A new Wyoming law is set to protect those in the firearms industry from banks and payment processors.

On April 8th Wyoming Governor Mark Gordon signed House Bill 236 into law, this bill will limit financial institutions’ ability to deny services to members of the firearms industry.

For a long time payment processors and financial institutions have been able to discriminate against the firearms industry. PayPal for instance has routinely shut down firearm related educational content despite that content being inline with their terms of service.

House Bill 236 reads:

AN ACT relating to banks, banking and finance; prohibiting financial institutions from discriminating against firearms businesses; specifying civil remedies; providing for attorneys fees and costs for a successful action; providing a statute of limitations on civil actions; providing for potential loss of state business to a financial institution found to have violated this act; and providing for an effective date.

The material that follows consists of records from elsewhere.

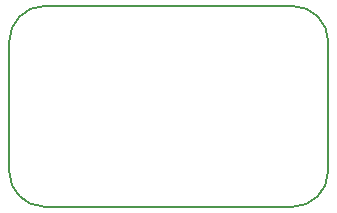
<source format=gm1>
%TF.GenerationSoftware,KiCad,Pcbnew,(5.1.10)-1*%
%TF.CreationDate,2021-09-27T16:18:06+09:00*%
%TF.ProjectId,EXTERNAL_LED_BOARD,45585445-524e-4414-9c5f-4c45445f424f,rev?*%
%TF.SameCoordinates,Original*%
%TF.FileFunction,Profile,NP*%
%FSLAX46Y46*%
G04 Gerber Fmt 4.6, Leading zero omitted, Abs format (unit mm)*
G04 Created by KiCad (PCBNEW (5.1.10)-1) date 2021-09-27 16:18:06*
%MOMM*%
%LPD*%
G01*
G04 APERTURE LIST*
%TA.AperFunction,Profile*%
%ADD10C,0.200000*%
%TD*%
G04 APERTURE END LIST*
D10*
X145205999Y-90505501D02*
X124206000Y-90505501D01*
X121206000Y-93505501D02*
G75*
G02*
X124206000Y-90505501I3000000J0D01*
G01*
X121206000Y-93505501D02*
X121206000Y-104505500D01*
X148206000Y-104505500D02*
G75*
G02*
X145206000Y-107505500I-3000000J0D01*
G01*
X124206000Y-107505500D02*
G75*
G02*
X121206000Y-104505500I0J3000000D01*
G01*
X145205999Y-90505501D02*
G75*
G02*
X148205999Y-93505501I0J-3000000D01*
G01*
X148206000Y-104505500D02*
X148205999Y-93505501D01*
X124206000Y-107505500D02*
X145206000Y-107505500D01*
M02*

</source>
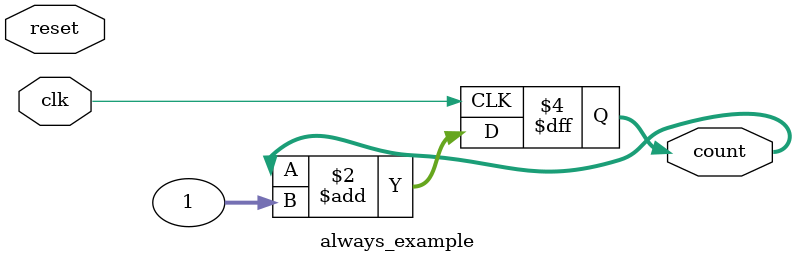
<source format=v>
`timescale 1 ns / 100 ps 

module always_example(clk, count, reset);
	input clk;
	input reset;
	output [31:0] count;
	reg [31:0] count;
   
   always @ (posedge clk)
	begin
		count <= #1 count + 1;
		$display("count L%d", $signed(count));
	end


initial begin
	count <=0;
	end

endmodule

</source>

The law also allows those affected by this discrimination to retaliate and seek civil action against any financial institution that takes part in said discrimination.

From Bearing Arms: 

Laws like these need to be replicated throughout the land. Since the federal government has done little to offer up the proper protections to industry members from being discriminated against, freedom oriented states are stepping up to the plate and swinging for civil rights. How Operation Chokepoint has not been subject to a RICO level scrutiny escapes me, as well as the continued chill since the formal dissolution of the program. The fact of the matter is these practices are illegal, as they are creating different classes of people and businesses, refusing to serve “those people”.